What you are asked to do:
Find and copy every line in the records that includes the string "דקות".

┄┄┄┄┄┄┄┄┄┄┄┄┄┄┄┄┄┄┄┄

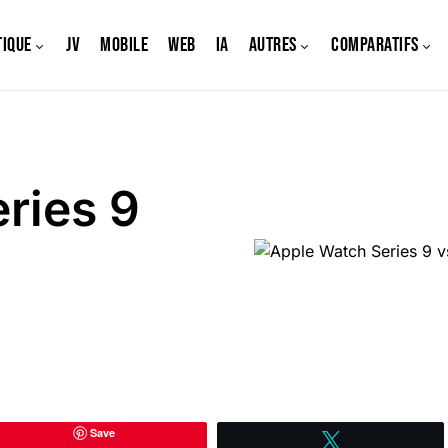
tique
JV
Mobile
Web
IA
Autres
Comparatifs
ries 9
Save
Tweetez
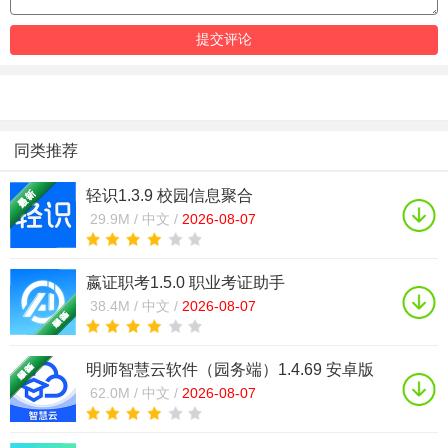
同类推荐
轻识1.3.9 校园信息聚合
29.9M /
中文 /
2026-08-07
嬴证职考1.5.0 职业考证助手
38.4M /
中文 /
2026-08-07
明师智慧云软件（园务端）1.4.69 安卓版
62.0M /
中文 /
2026-08-07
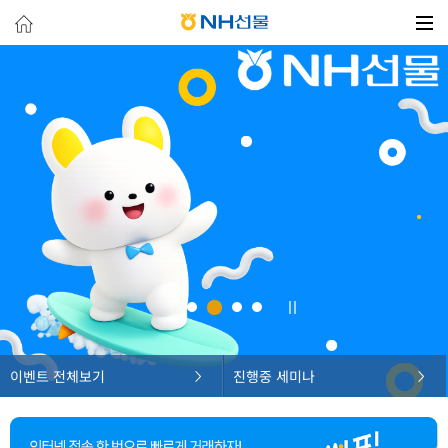
이벤트 전체보기
진행중 세미나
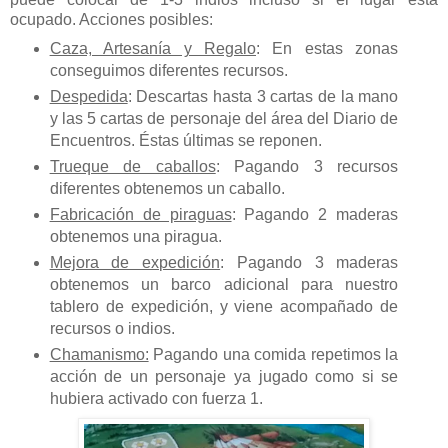
ocupado. Acciones posibles:
Caza, Artesanía y Regalo
: En estas zonas
conseguimos diferentes recursos.
Despedida
: Descartas hasta 3 cartas de la mano
y las 5 cartas de personaje del área del Diario de
Encuentros. Éstas últimas se reponen.
Trueque de caballos
: Pagando 3 recursos
diferentes obtenemos un caballo.
Fabricación de piraguas
: Pagando 2 maderas
obtenemos una piragua.
Mejora de expedición
: Pagando 3 maderas
obtenemos un barco adicional para nuestro
tablero de expedición, y viene acompañado de
recursos o indios.
Chamanismo:
Pagando una comida repetimos la
acción de un personaje ya jugado como si se
hubiera activado con fuerza 1.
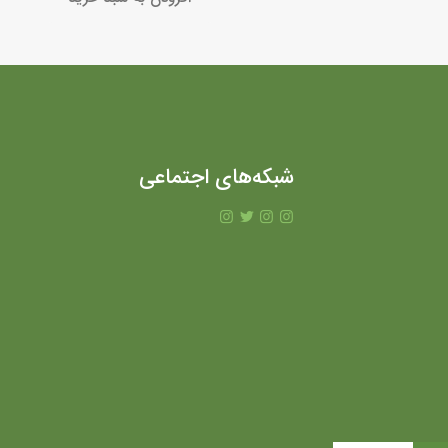
شبکه‌های اجتماعی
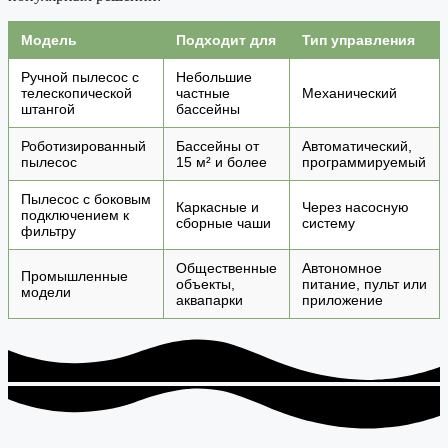
Модель
Подходит для
Тип управления
Ручной пылесос с
Небольшие
телескопической
частные
Механический
штангой
бассейны
Роботизированный
Бассейны от
Автоматический,
пылесос
15 м² и более
программируемый
Пылесос с боковым
Каркасные и
Через насосную
подключением к
сборные чаши
систему
фильтру
Общественные
Автономное
Промышленные
объекты,
питание, пульт или
модели
аквапарки
приложение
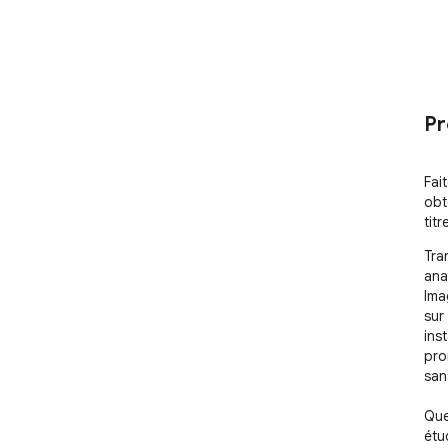
Pr
Fai
obt
titr
Tra
ana
Ima
sur
ins
pro
san
Que
étu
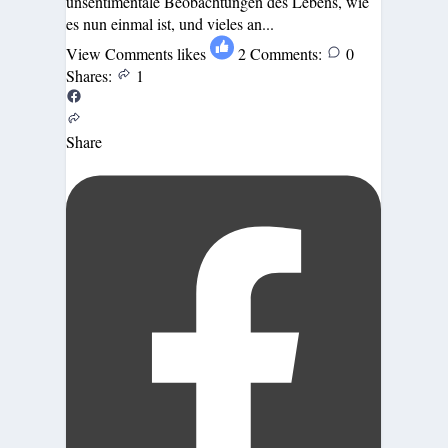
unsentimentale Beobachtungen des Lebens, wie
es nun einmal ist, und vieles an...
View Comments
likes
2
Comments:
0
Shares:
1
Share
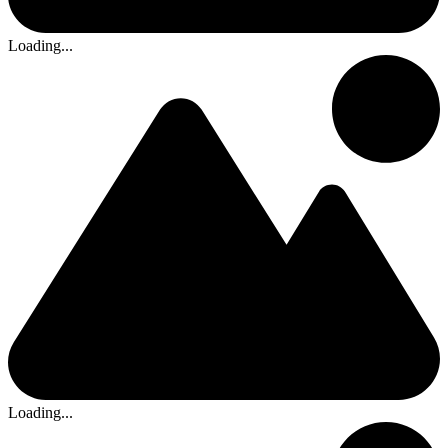
Loading...
Loading...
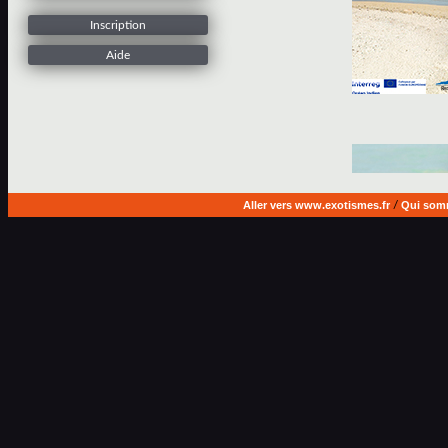
Inscription
Aide
Aller vers www.exotismes.fr
/
Qui som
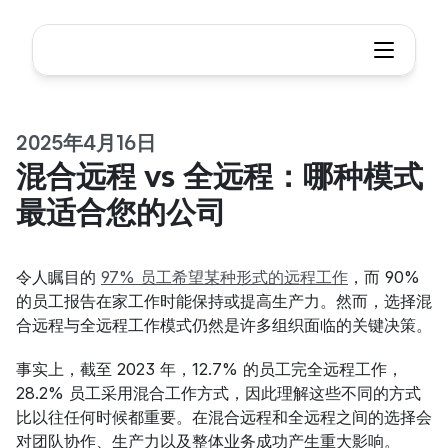
2025年4月16日
混合远程 vs 全远程：哪种模式
最适合您的公司
令人瞩目的 
97% 员工希望某种形式的远程工作
，而 90% 
的员工报告在家工作时能保持或提高生产力。然而，选择混
合远程与全远程工作模式仍然是许多组织面临的关键决策。
事实上，截至 2023 年，12.7% 的员工完全远程工作，
28.2% 员工采用混合工作方式，因此理解这些不同的方式
比以往任何时候都重要。在混合远程和全远程之间的选择会
对团队协作、生产力以及整体业务成功产生重大影响。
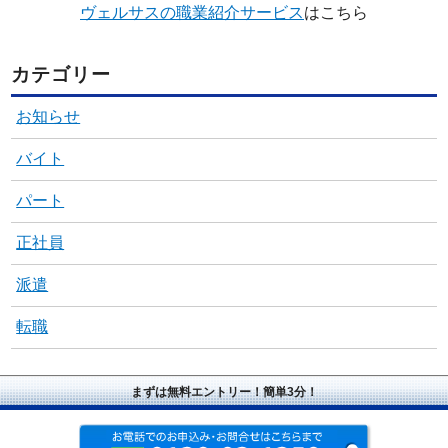
ヴェルサスの職業紹介サービス
はこちら
カテゴリー
お知らせ
バイト
パート
正社員
派遣
転職
まずは無料エントリー！簡単3分！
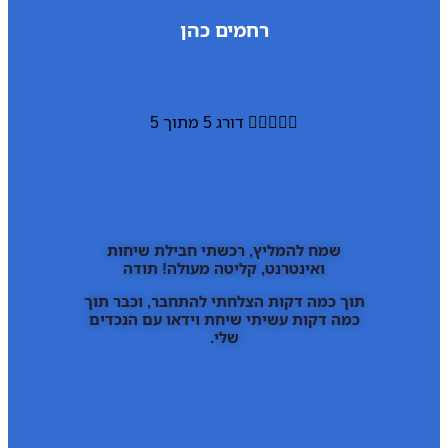
רחמים כהן





דורג 5 מתוך 5
שמח להמליץ, רכשתי חבילת שיחות
ואינטרנט, קליטה מעולה! תודה
תוך כמה דקות הצלחתי להתחבר, וכבר תוך
כמה דקות עשיתי שיחת וידאו עם הנכדים
שלי.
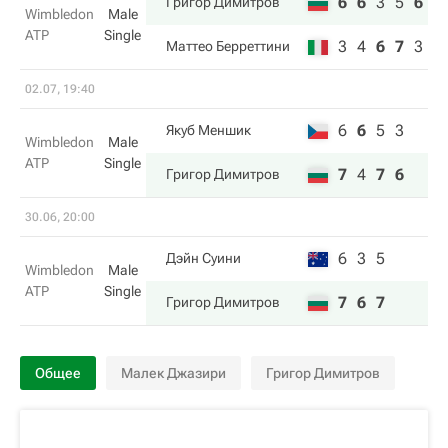
6
6
3
5
6
Григор Димитров
Wimbledon
Male
ATP
Single
3
4
6
7
3
Маттео Берреттини
02.07, 19:40
6
6
5
3
Якуб Меншик
Wimbledon
Male
ATP
Single
7
4
7
6
Григор Димитров
30.06, 20:00
6
3
5
Дэйн Суини
Wimbledon
Male
ATP
Single
7
6
7
Григор Димитров
Общее
Малек Джазири
Григор Димитров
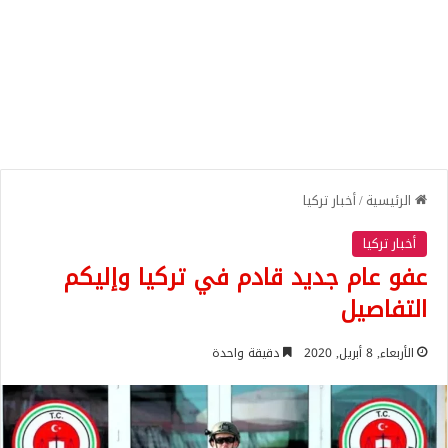
الرئيسية
/
أخبار تركيا
أخبار تركيا
عفو عام جديد قادم في تركيا وإليكم
التفاصيل
الأربعاء, 8 أبريل, 2020
دقيقة واحدة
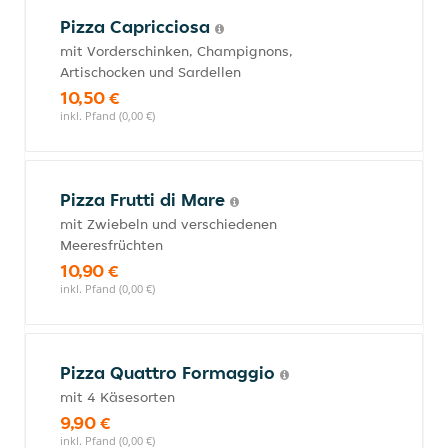
Pizza Capricciosa
mit Vorderschinken, Champignons,
Artischocken und Sardellen
10,50 €
inkl. Pfand (0,00 €)
Pizza Frutti di Mare
mit Zwiebeln und verschiedenen
Meeresfrüchten
10,90 €
inkl. Pfand (0,00 €)
Pizza Quattro Formaggio
mit 4 Käsesorten
9,90 €
inkl. Pfand (0,00 €)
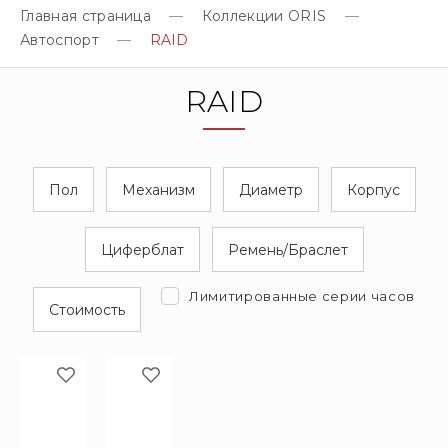
Главная страница
Коллекции ORIS
Автоспорт
RAID
RAID
Пол
Механизм
Диаметр
Корпус
Циферблат
Ремень/Браслет
Лимитированные серии часов
Стоимость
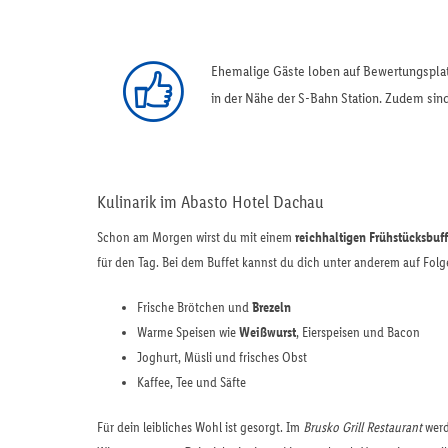
Ehemalige Gäste loben auf Bewertungspla
in der Nähe der S-Bahn Station. Zudem sind
Kulinarik im Abasto Hotel Dachau
Schon am Morgen wirst du mit einem
reichhaltigen Frühstücksbuff
für den Tag. Bei dem Buffet kannst du dich unter anderem auf Folg
Frische Brötchen und
Brezeln
Warme Speisen wie
Weißwurst
, Eierspeisen und Bacon
Joghurt, Müsli und frisches Obst
Kaffee, Tee und Säfte
Für dein leibliches Wohl ist gesorgt. Im
Brusko Grill Restaurant
werd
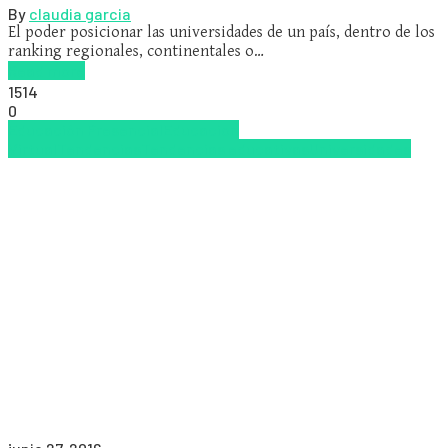
By
claudia garcia
El poder posicionar las universidades de un país, dentro de los
ranking regionales, continentales o…
Read more
1514
0
Educación Presencial
Educacion
Virtual
Tendencias
Tendencias educativas
Universidades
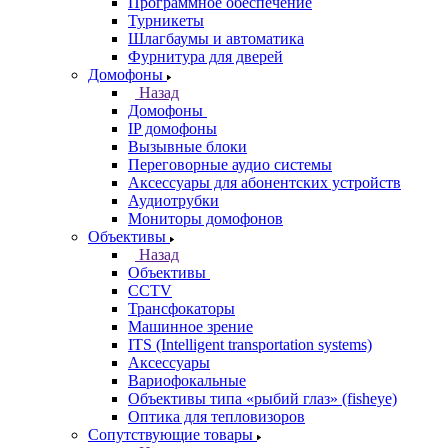
Программное обеспечение
Турникеты
Шлагбаумы и автоматика
Фурнитура для дверей
Домофоны
Назад
Домофоны
IP домофоны
Вызывные блоки
Переговорные аудио системы
Аксессуары для абонентских устройств
Аудиотрубки
Мониторы домофонов
Объективы
Назад
Объективы
CCTV
Трансфокаторы
Машинное зрение
ITS (Intelligent transportation systems)
Аксессуары
Вариофокальные
Объективы типа «рыбий глаз» (fisheye)
Оптика для тепловизоров
Сопутствующие товары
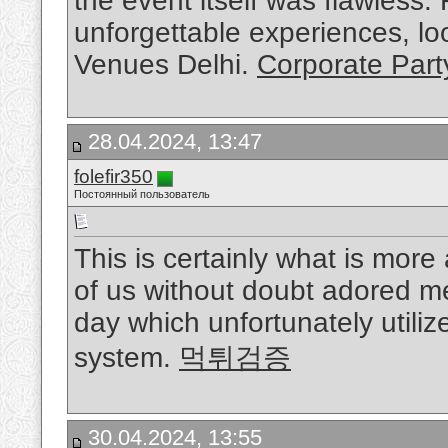
the event itself was flawless.
unforgettable experiences, lo
Venues Delhi.
Corporate Part
28.04.2024, 13:47
folefir350
Постоянный пользователь
This is certainly what is more 
of us without doubt adored me
day which unfortunately utiliz
system.
먹튀검증
30.04.2024, 13:55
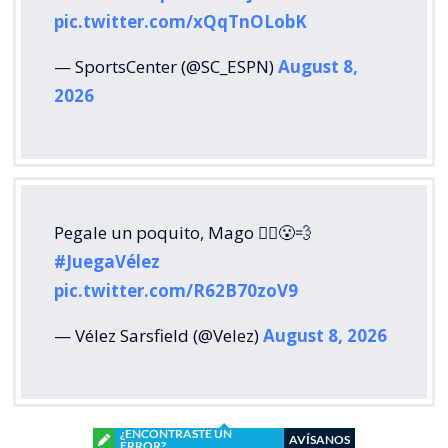
pic.twitter.com/xQqTnOLobK
— SportsCenter (@SC_ESPN)
August 8,
2026
Pegale un poquito, Mago 🧙‍♂️😮‍💨
#JuegaVélez
pic.twitter.com/R62B70zoV9
— Vélez Sarsfield (@Velez)
August 8, 2026
¿ENCONTRASTE UN
AVÍSANOS
ERROR?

┄┄┄┄┄┄┄┄┄┄┄┄┄┄┄┄┄┄┄┄

Answer to the exercise:
תוך כמה דקות הצלחתי להתחבר, וכבר תוך
כמה דקות עשיתי שיחת וידאו עם הנכדים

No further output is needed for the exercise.